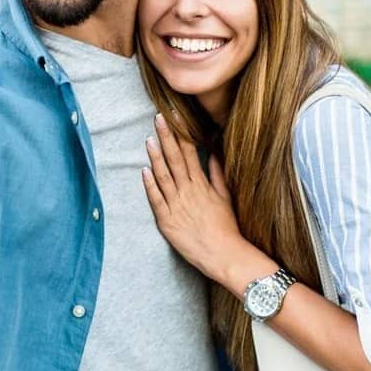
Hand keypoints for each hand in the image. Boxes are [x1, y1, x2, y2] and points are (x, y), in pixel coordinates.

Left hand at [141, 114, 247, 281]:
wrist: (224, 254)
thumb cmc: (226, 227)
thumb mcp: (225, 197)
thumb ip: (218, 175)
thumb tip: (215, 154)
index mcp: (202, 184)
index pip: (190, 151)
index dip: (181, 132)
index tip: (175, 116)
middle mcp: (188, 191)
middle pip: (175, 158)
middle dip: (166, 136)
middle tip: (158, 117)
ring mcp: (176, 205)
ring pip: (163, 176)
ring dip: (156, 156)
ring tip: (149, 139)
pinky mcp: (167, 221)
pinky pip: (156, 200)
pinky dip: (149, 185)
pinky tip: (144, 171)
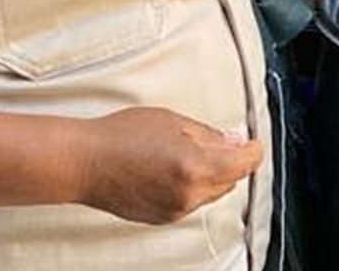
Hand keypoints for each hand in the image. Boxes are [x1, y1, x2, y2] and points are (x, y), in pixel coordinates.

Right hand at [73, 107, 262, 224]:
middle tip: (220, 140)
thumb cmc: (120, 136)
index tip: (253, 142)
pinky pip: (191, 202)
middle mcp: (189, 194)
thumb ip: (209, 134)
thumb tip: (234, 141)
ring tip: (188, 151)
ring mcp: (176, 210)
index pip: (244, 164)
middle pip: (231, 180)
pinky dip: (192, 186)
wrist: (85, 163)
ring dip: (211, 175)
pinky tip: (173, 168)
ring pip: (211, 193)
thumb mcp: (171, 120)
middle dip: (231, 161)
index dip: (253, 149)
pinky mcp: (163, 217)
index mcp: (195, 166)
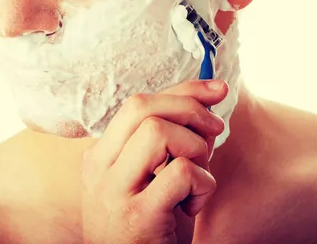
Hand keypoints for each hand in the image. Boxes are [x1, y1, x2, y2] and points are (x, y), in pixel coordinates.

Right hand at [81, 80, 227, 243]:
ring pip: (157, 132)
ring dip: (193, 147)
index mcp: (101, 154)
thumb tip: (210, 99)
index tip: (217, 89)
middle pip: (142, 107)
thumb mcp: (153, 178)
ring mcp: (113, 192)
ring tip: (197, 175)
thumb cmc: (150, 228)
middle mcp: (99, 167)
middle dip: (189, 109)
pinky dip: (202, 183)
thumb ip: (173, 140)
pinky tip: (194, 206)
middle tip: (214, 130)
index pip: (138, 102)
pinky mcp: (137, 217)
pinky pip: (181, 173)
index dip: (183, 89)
◆ ◆ ◆ ◆
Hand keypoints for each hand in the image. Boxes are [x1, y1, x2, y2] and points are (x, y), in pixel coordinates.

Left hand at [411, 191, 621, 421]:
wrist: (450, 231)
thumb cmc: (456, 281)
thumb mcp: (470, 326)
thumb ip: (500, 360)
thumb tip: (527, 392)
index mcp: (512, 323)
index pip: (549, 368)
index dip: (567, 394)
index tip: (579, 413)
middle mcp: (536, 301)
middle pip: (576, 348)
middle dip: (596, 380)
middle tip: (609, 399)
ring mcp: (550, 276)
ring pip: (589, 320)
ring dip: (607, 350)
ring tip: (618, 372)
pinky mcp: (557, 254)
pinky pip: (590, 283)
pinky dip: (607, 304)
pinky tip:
◆ ◆ ◆ ◆
Goal of the exercise
Where the data above reaches the line holding "index mcp: (101, 154)", begin printing, and stop after the line holding "index dip: (183, 89)". Each line must be reproduced exactly, with nothing else added.

Result
index mcp: (101, 154)
thumb tip: (210, 99)
index tip: (217, 89)
middle pip: (142, 107)
thumb mcp: (153, 178)
ring mcp: (113, 192)
ring tip: (197, 175)
thumb cmc: (150, 228)
middle mcp: (99, 167)
middle dip: (189, 109)
pinky dip: (202, 183)
thumb ip: (173, 140)
pinky tip: (194, 206)
middle tip: (214, 130)
index pip: (138, 102)
pinky mcp: (137, 217)
pinky pip: (181, 173)
index dip: (183, 89)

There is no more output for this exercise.